On a node data are sharded across many goroutines. Whenever message comes to the node it is delivered to appropriate goroutine. All the requests from AlarmStatusChanged and SendAlarmDigest related to the same user are processed by the same goroutine. This goroutine publishes results to AlarmDigest. Default number of local shards is equal to the number of logical CPUs on the machine.

By doing this concurrency of processing is increased. Local state is distributed across goroutines so those parts may be handled concurrently. At the same time each local shard is accessed by single goroutine only so there is no need to maintain mutexes during data access.

Dispatching messages

To deliver message to correct shard (global or local) UserID is converted to uint64 number which is then divided modulo by the number of shards. The result is a number in range [0, NumOfShards). In global sharding only messages with matching shard ID are processed. In local sharding message is delivered to appropriate goroutine responsible for particular local shard.

User state

Each global and local shard manages state related to matching users. For each user, list of alarms is stored. Each alarm holds the last state of the alarm which is updated each time message from AlarmStatusChanged comes.
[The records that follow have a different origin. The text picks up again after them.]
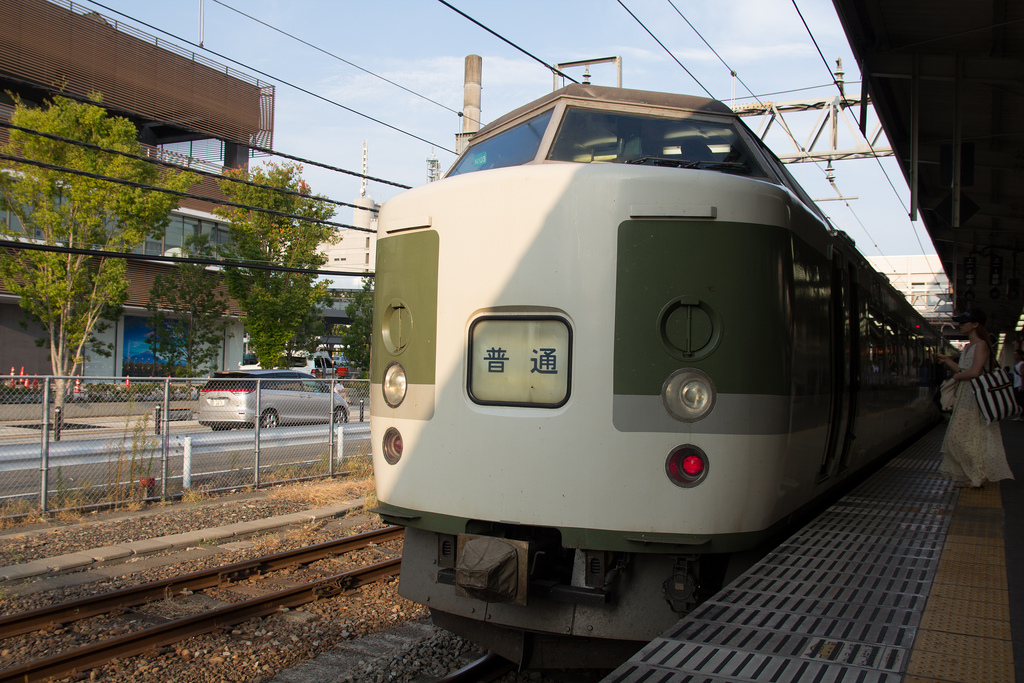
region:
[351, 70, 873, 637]
train at the station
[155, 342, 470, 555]
gold van passing train station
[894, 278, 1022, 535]
trendy woman in dress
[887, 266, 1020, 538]
trendy woman in ball cap and dress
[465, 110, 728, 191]
the windows on the front of the train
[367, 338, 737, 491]
lights on the front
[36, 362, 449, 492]
the chain linked fence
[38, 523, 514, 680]
the empty train tracks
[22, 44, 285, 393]
the building beside the van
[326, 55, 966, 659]
the train is tan and green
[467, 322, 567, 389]
Chinese letters on front a train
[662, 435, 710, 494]
the light is red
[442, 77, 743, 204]
front windows of train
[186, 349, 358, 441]
the car is brown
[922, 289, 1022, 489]
woman wearing a dress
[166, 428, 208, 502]
pole is color gray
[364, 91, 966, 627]
olive green and white electric train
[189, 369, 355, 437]
a silver station wagon on the road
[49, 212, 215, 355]
green leaves on the tree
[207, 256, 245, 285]
green leaves on the tree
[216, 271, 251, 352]
green leaves on the tree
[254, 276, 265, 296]
green leaves on the tree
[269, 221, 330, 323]
green leaves on the tree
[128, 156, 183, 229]
green leaves on the tree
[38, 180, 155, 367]
green leaves on the tree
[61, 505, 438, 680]
train tracks are brown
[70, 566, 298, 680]
brown ballast under tracks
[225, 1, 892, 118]
power lines over train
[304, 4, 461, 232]
white clouds in sky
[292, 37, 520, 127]
thin clouds in sky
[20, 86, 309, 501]
green trees outside tracks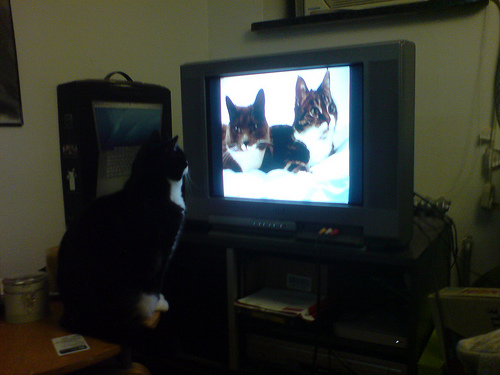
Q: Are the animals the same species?
A: Yes, all the animals are cats.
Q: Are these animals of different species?
A: No, all the animals are cats.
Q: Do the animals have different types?
A: No, all the animals are cats.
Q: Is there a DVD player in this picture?
A: Yes, there is a DVD player.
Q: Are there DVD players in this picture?
A: Yes, there is a DVD player.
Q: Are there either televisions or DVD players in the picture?
A: Yes, there is a DVD player.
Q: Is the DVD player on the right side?
A: Yes, the DVD player is on the right of the image.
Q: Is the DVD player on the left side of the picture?
A: No, the DVD player is on the right of the image.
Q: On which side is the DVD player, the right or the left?
A: The DVD player is on the right of the image.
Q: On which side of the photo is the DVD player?
A: The DVD player is on the right of the image.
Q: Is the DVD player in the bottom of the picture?
A: Yes, the DVD player is in the bottom of the image.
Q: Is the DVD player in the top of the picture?
A: No, the DVD player is in the bottom of the image.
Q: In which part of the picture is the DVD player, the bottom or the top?
A: The DVD player is in the bottom of the image.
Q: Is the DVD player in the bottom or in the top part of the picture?
A: The DVD player is in the bottom of the image.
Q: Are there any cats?
A: Yes, there are cats.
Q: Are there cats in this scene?
A: Yes, there are cats.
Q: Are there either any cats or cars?
A: Yes, there are cats.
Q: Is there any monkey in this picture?
A: No, there are no monkeys.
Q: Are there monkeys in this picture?
A: No, there are no monkeys.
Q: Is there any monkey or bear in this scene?
A: No, there are no monkeys or bears.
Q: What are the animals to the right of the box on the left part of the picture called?
A: The animals are cats.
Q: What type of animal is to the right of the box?
A: The animals are cats.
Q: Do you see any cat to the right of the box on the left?
A: Yes, there are cats to the right of the box.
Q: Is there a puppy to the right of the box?
A: No, there are cats to the right of the box.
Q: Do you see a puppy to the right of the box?
A: No, there are cats to the right of the box.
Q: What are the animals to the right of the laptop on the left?
A: The animals are cats.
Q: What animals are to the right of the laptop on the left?
A: The animals are cats.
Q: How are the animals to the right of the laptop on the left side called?
A: The animals are cats.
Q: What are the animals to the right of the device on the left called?
A: The animals are cats.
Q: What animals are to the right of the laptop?
A: The animals are cats.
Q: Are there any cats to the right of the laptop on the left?
A: Yes, there are cats to the right of the laptop.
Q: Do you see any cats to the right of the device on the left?
A: Yes, there are cats to the right of the laptop.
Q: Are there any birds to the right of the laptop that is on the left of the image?
A: No, there are cats to the right of the laptop.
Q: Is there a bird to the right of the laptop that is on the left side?
A: No, there are cats to the right of the laptop.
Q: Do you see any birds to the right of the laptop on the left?
A: No, there are cats to the right of the laptop.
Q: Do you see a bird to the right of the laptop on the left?
A: No, there are cats to the right of the laptop.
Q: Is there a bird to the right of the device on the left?
A: No, there are cats to the right of the laptop.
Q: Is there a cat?
A: Yes, there is a cat.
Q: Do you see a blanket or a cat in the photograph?
A: Yes, there is a cat.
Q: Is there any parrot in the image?
A: No, there are no parrots.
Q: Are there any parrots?
A: No, there are no parrots.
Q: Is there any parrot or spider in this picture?
A: No, there are no parrots or spiders.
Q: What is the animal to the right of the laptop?
A: The animal is a cat.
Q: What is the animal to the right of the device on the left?
A: The animal is a cat.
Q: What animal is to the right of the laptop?
A: The animal is a cat.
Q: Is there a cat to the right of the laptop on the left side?
A: Yes, there is a cat to the right of the laptop.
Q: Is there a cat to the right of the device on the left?
A: Yes, there is a cat to the right of the laptop.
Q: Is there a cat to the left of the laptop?
A: No, the cat is to the right of the laptop.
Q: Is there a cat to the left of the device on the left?
A: No, the cat is to the right of the laptop.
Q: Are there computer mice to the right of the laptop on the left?
A: No, there is a cat to the right of the laptop computer.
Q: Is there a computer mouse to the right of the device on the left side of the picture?
A: No, there is a cat to the right of the laptop computer.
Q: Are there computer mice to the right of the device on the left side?
A: No, there is a cat to the right of the laptop computer.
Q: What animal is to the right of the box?
A: The animal is a cat.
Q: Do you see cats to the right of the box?
A: Yes, there is a cat to the right of the box.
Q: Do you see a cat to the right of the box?
A: Yes, there is a cat to the right of the box.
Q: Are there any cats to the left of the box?
A: No, the cat is to the right of the box.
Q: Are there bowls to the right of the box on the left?
A: No, there is a cat to the right of the box.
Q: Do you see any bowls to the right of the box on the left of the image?
A: No, there is a cat to the right of the box.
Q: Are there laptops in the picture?
A: Yes, there is a laptop.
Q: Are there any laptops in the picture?
A: Yes, there is a laptop.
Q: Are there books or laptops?
A: Yes, there is a laptop.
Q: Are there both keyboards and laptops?
A: No, there is a laptop but no keyboards.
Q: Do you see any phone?
A: No, there are no phones.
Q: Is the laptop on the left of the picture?
A: Yes, the laptop is on the left of the image.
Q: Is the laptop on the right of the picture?
A: No, the laptop is on the left of the image.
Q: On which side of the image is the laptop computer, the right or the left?
A: The laptop computer is on the left of the image.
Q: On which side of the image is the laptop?
A: The laptop is on the left of the image.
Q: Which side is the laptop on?
A: The laptop is on the left of the image.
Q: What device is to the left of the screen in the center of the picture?
A: The device is a laptop.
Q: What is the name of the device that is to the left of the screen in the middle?
A: The device is a laptop.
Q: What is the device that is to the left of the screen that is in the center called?
A: The device is a laptop.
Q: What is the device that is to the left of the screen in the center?
A: The device is a laptop.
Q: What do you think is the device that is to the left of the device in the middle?
A: The device is a laptop.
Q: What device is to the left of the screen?
A: The device is a laptop.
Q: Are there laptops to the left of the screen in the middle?
A: Yes, there is a laptop to the left of the screen.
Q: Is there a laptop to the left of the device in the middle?
A: Yes, there is a laptop to the left of the screen.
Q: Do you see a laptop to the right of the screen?
A: No, the laptop is to the left of the screen.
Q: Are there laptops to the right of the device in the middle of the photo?
A: No, the laptop is to the left of the screen.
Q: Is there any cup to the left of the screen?
A: No, there is a laptop to the left of the screen.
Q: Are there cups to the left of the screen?
A: No, there is a laptop to the left of the screen.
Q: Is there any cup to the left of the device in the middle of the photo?
A: No, there is a laptop to the left of the screen.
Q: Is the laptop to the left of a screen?
A: Yes, the laptop is to the left of a screen.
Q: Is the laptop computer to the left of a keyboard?
A: No, the laptop computer is to the left of a screen.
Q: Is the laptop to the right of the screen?
A: No, the laptop is to the left of the screen.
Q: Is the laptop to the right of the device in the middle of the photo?
A: No, the laptop is to the left of the screen.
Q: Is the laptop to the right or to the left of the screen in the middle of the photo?
A: The laptop is to the left of the screen.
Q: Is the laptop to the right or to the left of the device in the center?
A: The laptop is to the left of the screen.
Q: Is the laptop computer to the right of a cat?
A: No, the laptop computer is to the left of a cat.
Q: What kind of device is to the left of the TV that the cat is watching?
A: The device is a laptop.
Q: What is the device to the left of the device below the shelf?
A: The device is a laptop.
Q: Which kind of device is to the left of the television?
A: The device is a laptop.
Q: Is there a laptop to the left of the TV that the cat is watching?
A: Yes, there is a laptop to the left of the television.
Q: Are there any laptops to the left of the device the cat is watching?
A: Yes, there is a laptop to the left of the television.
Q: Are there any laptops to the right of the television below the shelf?
A: No, the laptop is to the left of the television.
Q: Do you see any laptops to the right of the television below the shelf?
A: No, the laptop is to the left of the television.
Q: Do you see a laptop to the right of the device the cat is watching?
A: No, the laptop is to the left of the television.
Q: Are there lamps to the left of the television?
A: No, there is a laptop to the left of the television.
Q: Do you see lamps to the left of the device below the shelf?
A: No, there is a laptop to the left of the television.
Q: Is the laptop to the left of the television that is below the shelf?
A: Yes, the laptop is to the left of the television.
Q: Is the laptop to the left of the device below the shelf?
A: Yes, the laptop is to the left of the television.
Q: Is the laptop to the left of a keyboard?
A: No, the laptop is to the left of the television.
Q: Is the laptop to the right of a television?
A: No, the laptop is to the left of a television.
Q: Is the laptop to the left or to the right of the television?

These rules apply when update is applied:

  • only if time in update is greater than the one already stored, alarm is updated - it is ignored otherwie
  • if new status is CLEARED flag ToSend is reseted
  • if old and new status are equal, ToSend flag is not set (old value is kept)
  • otherwise ToSend is set to true

Sending state

Whenever request comes from SendAlarmDigest alarms with ToSend flag set to true are groupped, sorted and sent.

Unit tests

All logic I considered important is unit-tested. I didn't write tests for negative scenarios when for ex. data in incorrect format may come, despite the fact that this logic is implemented. I just don't want to invest more time in obvious stuff.

The only important missing part is testing natsConnection type, though only very minimal set of instructions is placed there. Writing tests for it would require implementing a mock of NATS client. I hope all the other code I present proves that I could do that. i didn't only because I've already invested significant amount of time in this project.



In [build] directory I use my build system I developed for fun some time ago. You may find it here

Inversion of control

It is not popular in go apps to use IoC containers but I do it from time to time. The implementation I use in this project is available here


For managing goroutines I use best-ever library for the job (I'm co-author) available here


To run the app:

go run ./cmd

Available options:

  • --help - prints help message
  • --verbose, -v - turns on verbose logging
  • --nats-addr - address of NATS server, may be specified many times to provide access to more nodes forming cluter
  • --shards - total number of global shards
  • --shard-id - number representing global shard handled by this instance
  • --local-shards - number of local shards (processing goroutines) to start

All parameters have reasonable default values for running system with single global shard.